Character actress Lucille La Verne (whom I've never liked) had a long film career lasting into the early talkies era, usually playing unsympathetic harridans. Before entering films, she had a long career as a stage actress. By far, her most successful stage vehicle was 'Sun-Up', in which she had the central role. For several years, La Verne performed this melodrama all over the United States and even in Britain; one London performance was attended by H.M. George V and Queen Mary. (A television production of the play, starring Sybil Thorndyke, was transmitted in London in the 1930s.) Although La Verne repeated her starring role in this silent film version, it's perhaps unfortunate that she didn't wait a few years longer and make this picture as a talkie. Unable to deliver her stage dialogue here, La Verne resorts to heightened and exaggerated histrionics that occasionally bring this melodrama into outright bathos.
La Verne plays Ma Cagle, a widowed homesteader in a remote rural region of the North Carolina hills. The nearest big city, Asheville, is none too close. Conrad Nagel plays her son Rufe Cagle (aye, Nagel plays Cagle), and I had some trouble with this casting. Rufe Cagle is meant to be a barely literate backwoodsman, but Nagel (as seen here) is clearly refined and educated. Rufe is in love with local girl Emmy (Pauline Starke, who gives a more credible performance than Nagel's).
Many of the dialogue titles in this film are written in backwoods dialect. Ma Cagle has a grudge against "the gov'meant" (no "a"), which she blames for her husband's death. Now "the gov'meant" comes along again, and conscripts strapping young Rufe into the U.S. Army to fight the Kaiser. Ma Cagle and Emmy carry on managing the homestead without him. It's understood that, when Rufe comes home from France, he and Emmy will marry.
Months pass. Eventually a telegram arrives for Ma Cagle. Since she's illiterate, she asks Emmy to read it to her. Emmy tells Ma Cagle that Rufe was killed in action, and that a representative from the government will arrive tomorrow to give Ma Cagle her son's effects.
All through the previous reels, Ma Cagle has been fulminating against "the gov' meant". Now her hatred knows no bounds.
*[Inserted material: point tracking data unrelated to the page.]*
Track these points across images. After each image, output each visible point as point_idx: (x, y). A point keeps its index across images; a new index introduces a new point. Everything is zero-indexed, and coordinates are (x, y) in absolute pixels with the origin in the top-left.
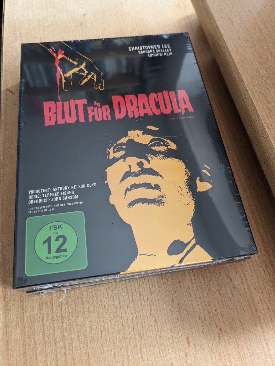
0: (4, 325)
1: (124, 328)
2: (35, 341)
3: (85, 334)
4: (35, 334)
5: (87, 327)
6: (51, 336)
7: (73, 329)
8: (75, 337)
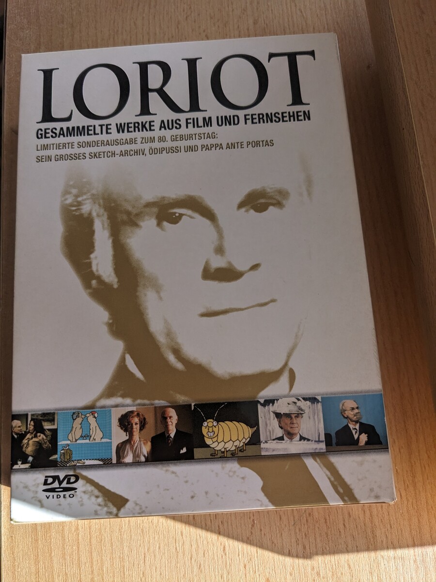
0: (8, 532)
1: (177, 555)
2: (51, 558)
3: (122, 556)
4: (51, 549)
5: (125, 547)
6: (74, 554)
7: (104, 548)
8: (108, 559)
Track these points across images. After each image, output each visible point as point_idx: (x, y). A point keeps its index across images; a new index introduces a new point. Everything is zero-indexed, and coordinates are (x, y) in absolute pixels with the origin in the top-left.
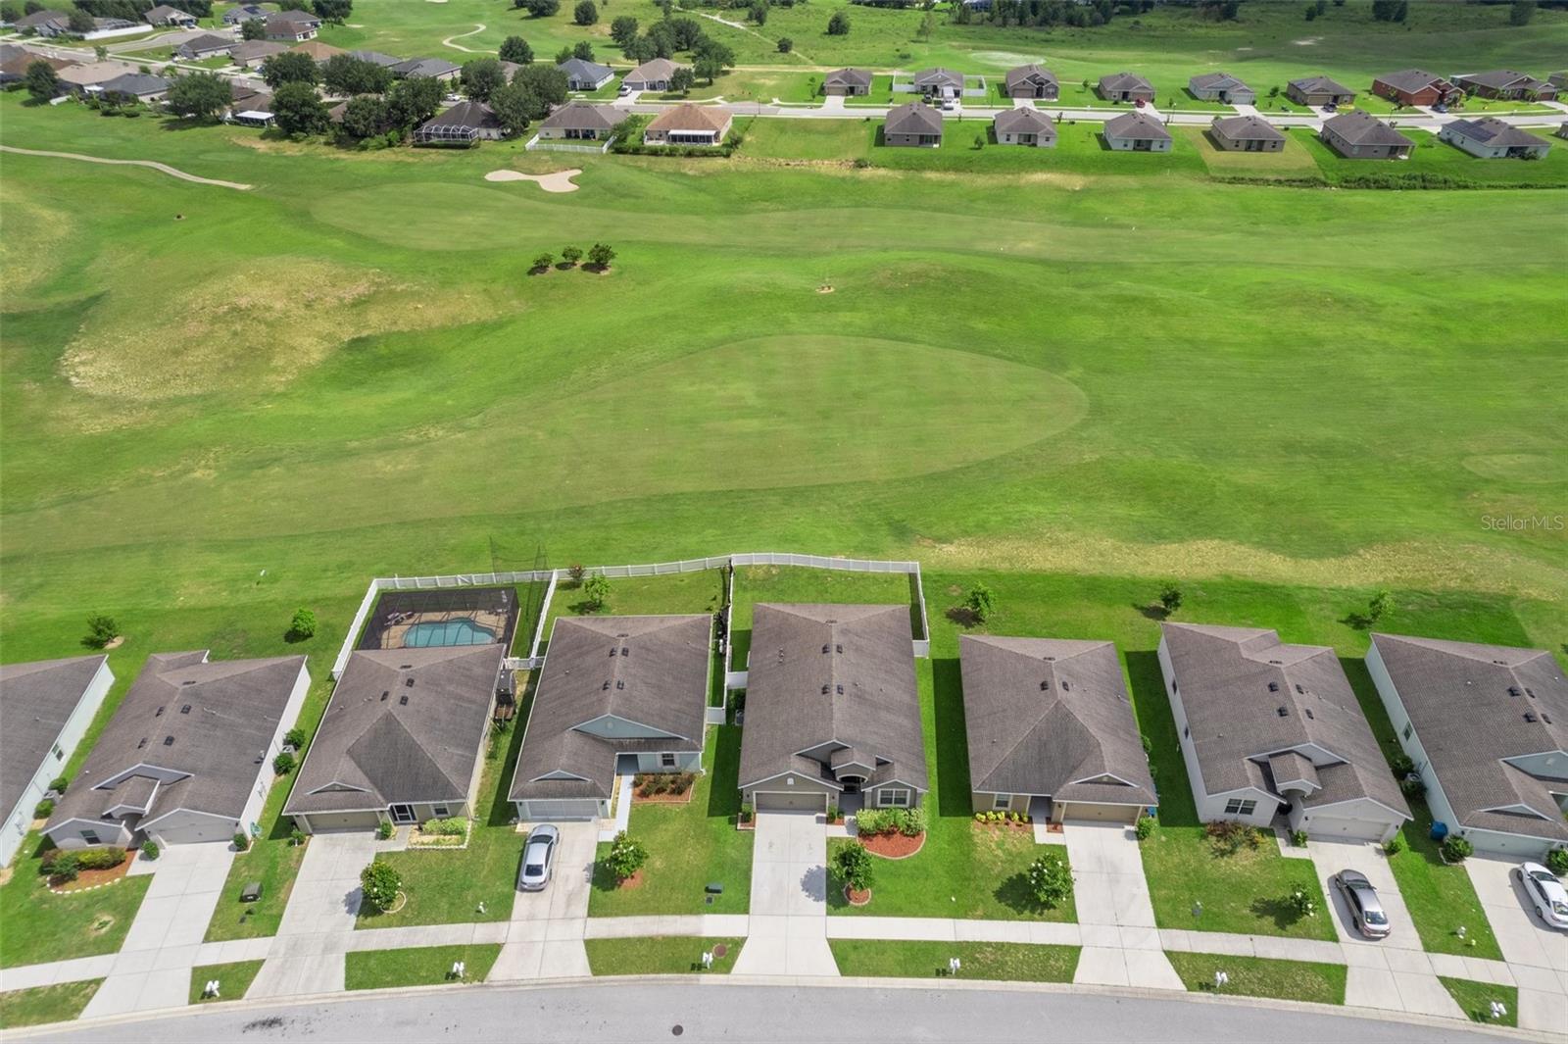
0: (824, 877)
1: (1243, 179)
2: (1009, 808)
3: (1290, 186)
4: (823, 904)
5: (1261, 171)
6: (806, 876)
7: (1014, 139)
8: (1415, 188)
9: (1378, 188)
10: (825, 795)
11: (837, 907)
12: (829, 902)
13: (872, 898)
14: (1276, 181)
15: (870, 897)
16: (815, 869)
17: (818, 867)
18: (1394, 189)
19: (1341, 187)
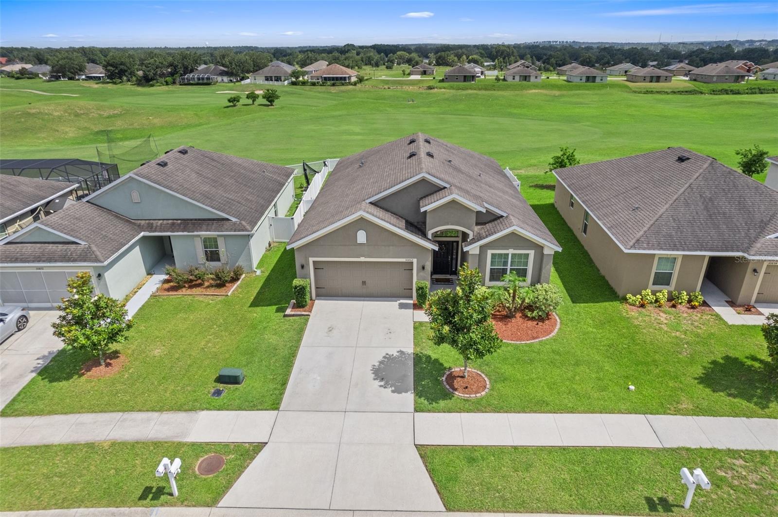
0: (411, 363)
1: (652, 91)
2: (672, 286)
3: (681, 94)
4: (409, 397)
5: (661, 89)
6: (381, 362)
7: (517, 78)
8: (756, 93)
9: (733, 94)
10: (412, 263)
11: (433, 399)
12: (419, 394)
13: (492, 389)
14: (672, 92)
15: (488, 386)
16: (395, 354)
17: (401, 352)
18: (742, 94)
19: (711, 94)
She vows that, come sun-up and the arrival of the government agent, she will shoot him dead.
SPOILERS NOW. Well, come sun-up, along comes Rufe ... who wasn't dead after all. At this point, the story degenerates into total bathos and bad acting all round. Although I'm no fan of Lucille La Verne, I should like to have seen her perform this material as a talkie: she might have given a more nuanced and realistic performance. As it stands, I'll rate this one just 5 out of 10. Please fix that spell-check!